Faith is, in the end, faith and not feeling or experience: ‘I cannot see I am being guided but I cannot prevent myself from believing that I am’ (p116). When we contemplate our ageing congregations and wonder about our futures, perhaps an honesty and confidence about faith as mystery, silence and not-knowingness will engage the attention and commitment of the modern world, and give us some sort of future. There is a plea for faith here, faith in a God we have ‘made small’; and a call to affirmat that there is truth in the sidelong glance, intuitive thinking, and spiritual journeying into silence and unknowing which can so easily be jostled out of lives by all those ‘isms’ – rationalism, consumerism and humanism, and yes – religionism. 

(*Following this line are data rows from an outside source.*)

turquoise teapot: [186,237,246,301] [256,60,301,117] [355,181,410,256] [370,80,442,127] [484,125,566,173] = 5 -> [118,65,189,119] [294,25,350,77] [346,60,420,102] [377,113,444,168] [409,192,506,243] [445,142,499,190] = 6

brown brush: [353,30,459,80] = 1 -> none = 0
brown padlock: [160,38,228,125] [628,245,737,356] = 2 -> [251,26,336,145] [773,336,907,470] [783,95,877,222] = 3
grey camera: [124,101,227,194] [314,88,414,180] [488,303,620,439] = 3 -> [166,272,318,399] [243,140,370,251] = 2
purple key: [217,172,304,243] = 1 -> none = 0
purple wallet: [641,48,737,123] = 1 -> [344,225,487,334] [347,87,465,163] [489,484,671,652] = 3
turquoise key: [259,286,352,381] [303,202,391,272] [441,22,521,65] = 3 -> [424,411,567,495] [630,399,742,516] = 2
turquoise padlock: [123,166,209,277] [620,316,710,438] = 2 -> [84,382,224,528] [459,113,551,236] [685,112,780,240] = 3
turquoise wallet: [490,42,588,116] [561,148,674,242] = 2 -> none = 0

I found myself constantly asking in those scary early days when the virus raged and contrasted with the serenity of spring and the deep rhythms of Holy week and Easter, ‘what is God telling us in the pandemic?’ Well, something of the importance of relationships, of the created order and our place in it, undergirded by the self-gift of God. De Caussade helps us to see that in the totality of our situation the divine presence and purpose is made actual, and calls for a response in generous surrender from us.

 

Notes

 

  1. For insights into the Community of the Transfiguration, see Miller J (2014) A Simple Life: Roland Walls and the Community of the Transfiguration, Edinburgh, St Andrew Press

 

  1. Charles de Foucauld – writer of the rule for the Little Brothers of Jesus, lived a life of prayer among the tuareg people of Saharan North Africa. 

 

Jeanne Jugan – (unacknowledged for many years) founded the Little Sisters of the Poor, by initially taking destitute women into her house in nineteenth century France.

 

Rene Vouillaume – a disciple of de Foucauld, lived with others in the Sahara and founded the Little Brothers of Jesus and an order for women. Influential through his writings and contributions to the Second Vatican Council, Fr Vouillaume, who died at the age of 97 years in 2003, met Fr Roland on several occasions and was an inspiration for Roslin.

 

  1. Jean-Pierre de Caussade (1675 -1751) left notes of his guidance to the Sisters of the Visitation in Nancy which were eventually published in 1860 as ‘Abandonment to Divine Providence’, alternatively named ‘The Sacrament of the Present Moment’. 

 

There is considerable speculation about how faithful the published texts are to de Caussade’s original notes, and indeed the publishers of the French text I have been consulting for further elucidation, makes the claim that none of the work is de Caussade’s (Limovia, 2013)! They claim the work is that of the Sisters, who saw a publishing opportunity, and editors went to some lengths to correct its many unorthodoxies.

 

All quotations are from Kitty Muggeridge’s 1981 translation of a 1966 French text, drawn together by Fr Olphe-Galliard, SJ.: 

 

de Caussade, Jean-Pierre, (1987) The Sacrament of the Present Moment, translated by Muggeridge K Glasgow William Collins & Co. Ltd.

 

  1. RS Thomas quotes are from poems entitled respectively: “Kneeling”, “But the silence in the mind”, “Finality” and “Raptor”. Of the many anthologies of his works, RS Thomas (2013) Etched by Silence, a pilgrimage through the poetry of RS Thomas compiled by Jim Cotter, London, Canterbury Press, is recommended.